Sekar isn’t the only one who believes this. McKinsey Global Institute Partner and Principal Michael Chui’s latest research estimates that 54 percent of the tasks workers perform in American restaurants and hotels could be automated by adapting currently available technologies. That makes restaurants the fourth-most-automatable sector in the U.S.
Williams said that there will be robots on the restaurant floor as well, but they will resemble small autonomous vehicles rather than human workers. “It’s not going to be Rosie the Robot from the Jetsons,” he said.
Automats date back to the 19th century, but Eatsa has updated the concept for the digital age. The company’s restaurants let consumers order on their phones or on an on-premises tablet without ever interacting with a human being. Customers then pick up their dishes when they’re ready. While CEO Tim Young said that he doesn’t think every restaurant will look like Eatsa, many elements of the experience – like remote ordering and the chain’s cubby system for picking up their food – will become mainstream for fast-food and fast casual restaurants. Young points out that telling someone else your order only to have them type it into a point-of-sale software solution is archaic in 2018. “There is a much greater trend towards consumers interacting with businesses on their own time and on their own devices,” he said. “It’s more and more what they’re becoming used to.”

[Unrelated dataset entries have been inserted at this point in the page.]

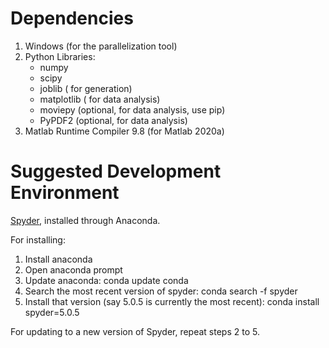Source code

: # Dependencies

1. Windows (for the parallelization tool)
2. Python Libraries:
    * numpy
    * scipy
    * joblib     (          for generation) 
    * matplotlib (          for data analysis)
    * moviepy    (optional, for data analysis, use pip) 
    * PyPDF2     (optional, for data analysis) 
3. Matlab Runtime Compiler 9.8 (for Matlab 2020a)

# Suggested Development Environment

[Spyder](https://www.spyder-ide.org/), installed through Anaconda.

For installing:
1. Install anaconda
2. Open anaconda prompt
3. Update anaconda: conda update conda
4. Search the most recent version of spyder: conda search -f spyder
5. Install that version (say 5.0.5 is currently the most recent): conda install spyder=5.0.5 

For updating to a new version of Spyder, repeat steps 2 to 5.
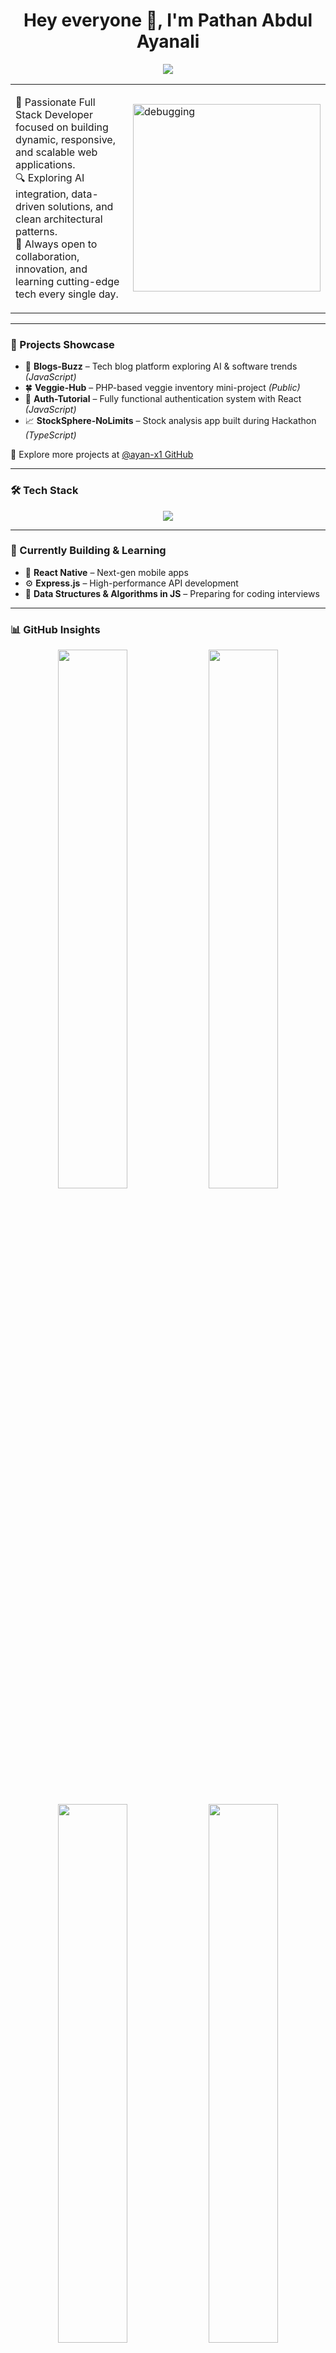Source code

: <h1 align="center">Hey everyone 👋, I'm Pathan Abdul Ayanali</h1>

<p align="center">
  <img src="https://readme-typing-svg.demolab.com?lines=Full+Stack+Web+Developer;MERN+Stack+Specialist;Future+Tech+Innovator;Clean+Code+Advocate;Open+Source+Contributor&center=true&width=600&height=45&color=00F7FF&vCenter=true&pause=1000" />
</p>

<table>
  <tr>
    <td width="60%">
      <p>
        🚀 Passionate Full Stack Developer focused on building dynamic, responsive, and scalable web applications.<br>
        🔍 Exploring AI integration, data-driven solutions, and clean architectural patterns.<br>
        🤝 Always open to collaboration, innovation, and learning cutting-edge tech every single day.
      </p>
    </td>
    <td>
      <img align="right" src="https://cdn.dribbble.com/users/1162077/screenshots/3848914/programmer.gif" width="300" alt="debugging"/>
    </td>
  </tr>
</table>

---

### 🧠 Projects Showcase

- 🚀 **Blogs-Buzz** – Tech blog platform exploring AI & software trends *(JavaScript)*  
- 🍀 **Veggie-Hub** – PHP-based veggie inventory mini-project *(Public)*  
- 🔐 **Auth-Tutorial** – Fully functional authentication system with React *(JavaScript)*  
- 📈 **StockSphere-NoLimits** – Stock analysis app built during Hackathon *(TypeScript)*  

🔗 Explore more projects at [@ayan-x1 GitHub](https://github.com/ayan-x1?tab=repositories)

---

### 🛠️ Tech Stack

<p align="center">
  <img src="https://skillicons.dev/icons?i=js,ts,php,html,css,react,nodejs,express,mongodb,mysql,tailwind,vscode,git,github,postman&perline=8" />
</p>

---

### 🚧 Currently Building & Learning

- 📱 **React Native** – Next-gen mobile apps  
- ⚙️ **Express.js** – High-performance API development  
- 🧠 **Data Structures & Algorithms in JS** – Preparing for coding interviews  

---

### 📊 GitHub Insights

<p align="center">
  <img src="https://github-profile-summary-cards.vercel.app/api/cards/profile-details?username=ayan-x1&theme=tokyonight" width="47%" />
  <img src="https://github-profile-summary-cards.vercel.app/api/cards/repos-per-language?username=ayan-x1&theme=tokyonight" width="47%" />
</p>

<p align="center">
  <img src="https://github-profile-summary-cards.vercel.app/api/cards/most-commit-language?username=ayan-x1&theme=tokyonight" width="47%" />
  <img src="https://github-profile-summary-cards.vercel.app/api/cards/stats?username=ayan-x1&theme=tokyonight" width="47%" />
</p>

<p align="center">
  <img src="https://github-profile-summary-cards.vercel.app/api/cards/productive-time?username=ayan-x1&theme=tokyonight&utcOffset=8" width="47%" />
</p>


---

### 📫 Let's Connect

- 📧 Email: [pathanayan8347@gmail.com](mailto:pathanayan8347@gmail.com)  
- 💼 LinkedIn: [@Pathan Ayan](https://www.linkedin.com/in/pathan-ayan/)  
- 🌐 Portfolio: Coming Soon!

---

> _"Strive not to be a success, but rather to be of value."_ – Albert Einstein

They’re also getting used to restaurants that recognize them and, increasingly, anticipate their needs. Consider that instead of a human maître d' or greeter, consumers may get used to talking to a voice-recognition enabled machine. By recognizing data on a customer’s phone or wearable device, they will also be able to greet them by name and suggest their favorite seats or menu items. “They’ll know who you are when you walk in the door and they’ll know your preferences,” said Jeremy Julian, an industry analyst who runs The Restaurant Technology Guys podcast with partner Ryan Williams.
There are other benefits to digitizing consumer interactions. Restaurants have a better idea about wait times. They are even feeding that data to third-party delivery companies so consumers can decide to pull an order if it will take too long. Consumers, meanwhile, increasingly have the choice of delivery or in-store pickup of app-based delivery. Dealing with human workers is becoming less a part of the equation.
When there is a wait time, one tool some restaurants are using to keep customers entertained are Internet-connected touchscreen tables and video screen floors. Rather than give the kids a pail filled with crayons and paper, restaurants can use table-based screens to pacify them. Such screens can also be used to offer some transparency. “In some cases, I’ve even seen them being used to have a chef-cam,” Weikel said. The screens can also be used to showcase different menu options based on the time of day.
Of course, the idea of condensing the time from the thought of a burger to experiencing that burger isn’t always appealing. “It’s not a question of the consumer, it’s a question of the occasion,” said Weikel. “Think about Millennials. Sometimes they have a lot going on and they want that seamless experience, but other times they want that socialization. They want to connect over a meal and they want that hospitality.”
Rather than just make fast food faster, digitization will offer consumers more choices. Some restaurants are even providing small boxes where consumers can store their phones during meals for more of an unplugged experience.
“There are two types of dining experiences -- nourishment dining experiences and experience dining experiences,” said Julian. “I don’t think robots are going to play a role in ‘I’m going out to celebrate my birthday’ experiences.”